With the ACA in effect, parents can now keep their children on their insurance until age 26. About 160,000 young adults in the state have gotten coverage under this provision. Lifetime dollar limits on health benefits have been banned, so 6.4 million New Yorkers no longer have to worry about running out of insurance benefits if they get sick.
CSS will partner with 38 community-based organizations and small business-serving groups in 61 of New York’s 62 counties. The goal is to enroll 55,000 individuals, families, and small businesses and their employees into the exchange each year.
Under the ACA, New York State will receive $2.4 billion a year in federal subsidies to make insurance affordable.

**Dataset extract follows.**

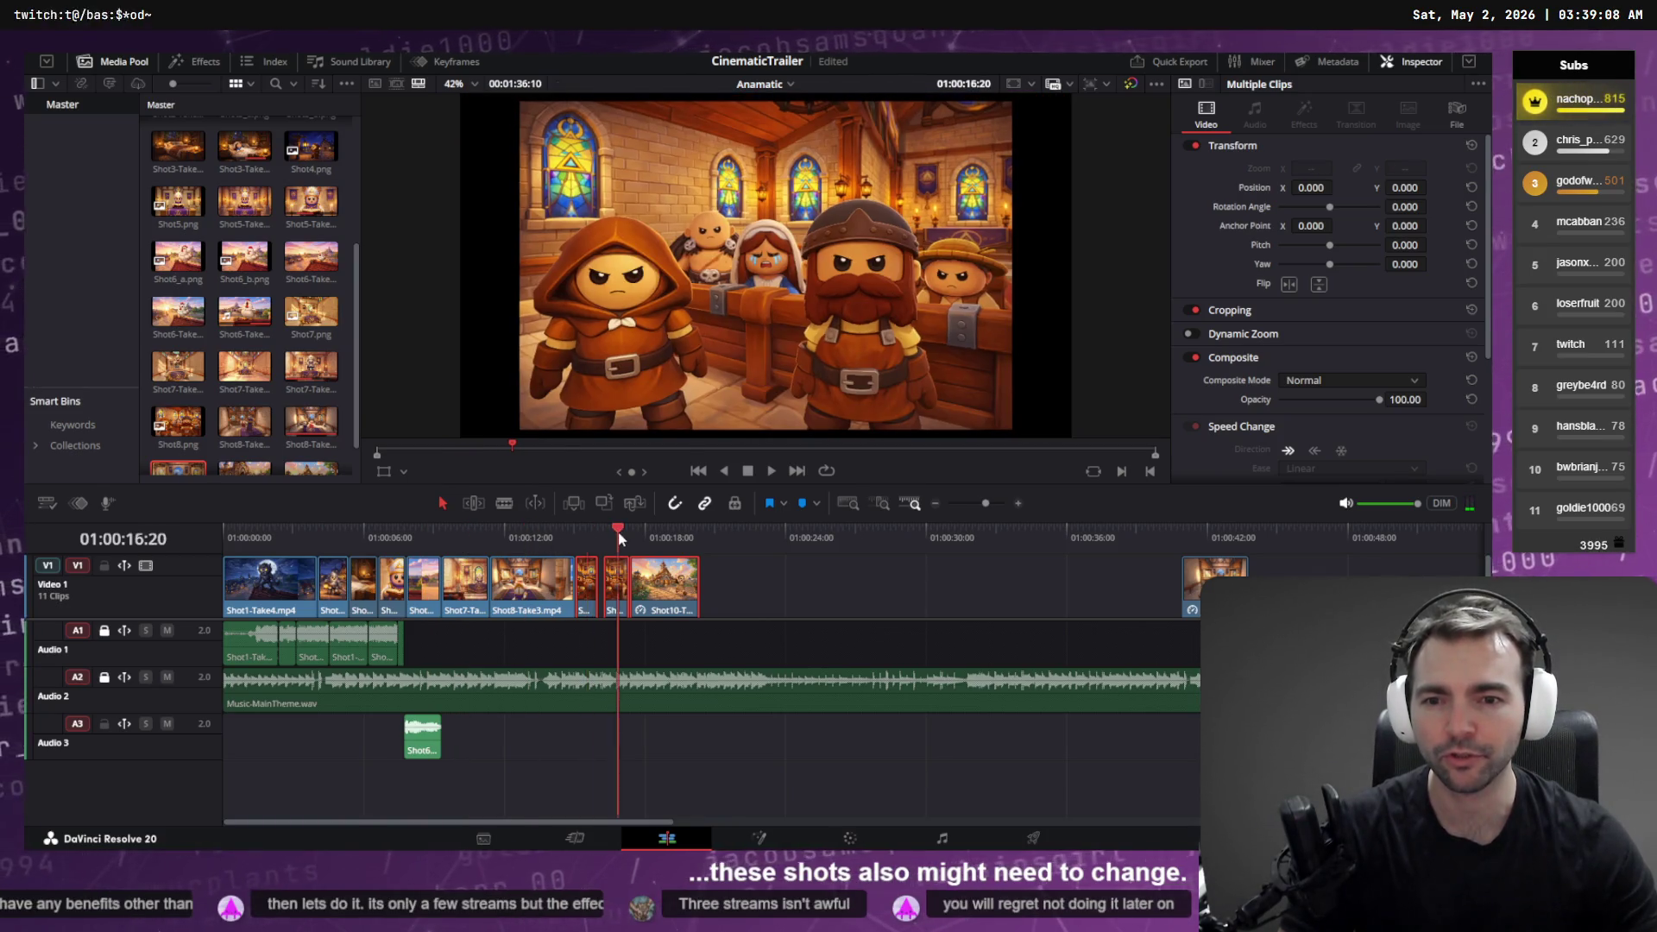
click(660, 535)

In addition, the state will save $2.3 billion a year in Medicaid costs while expanding the program to cover 80,000 new enrollees.
When New York’s Health Benefit Exchange opens on October 1, consumers will be able to compare health insurance plans, enroll in Medicaid, or apply for subsidies to buy commercial coverage. Small businesses will be able to apply for $220 million in tax credits to provide insurance to their employees.
Individuals and families that purchase coverage directly through the exchange will see their health costs drop by as much as 66 percent. For small businesses, the cost to their employees for health insurance may drop by as much as five percent. Already, the impact of the exchanges has caused several insurers in California and Oregon to lower their rates in order to be competitive.
Governor Cuomo provided the leadership for health coverage in New York. When the State Senate refused to set up a state health insurance exchange legislatively, the governor issued an executive order doing so. Since Governor Cuomo’s executive order, the state has received almost $370 million in federal implementation grants. New York has also expanded its Medicaid program to ensure that low-income residents can get coverage.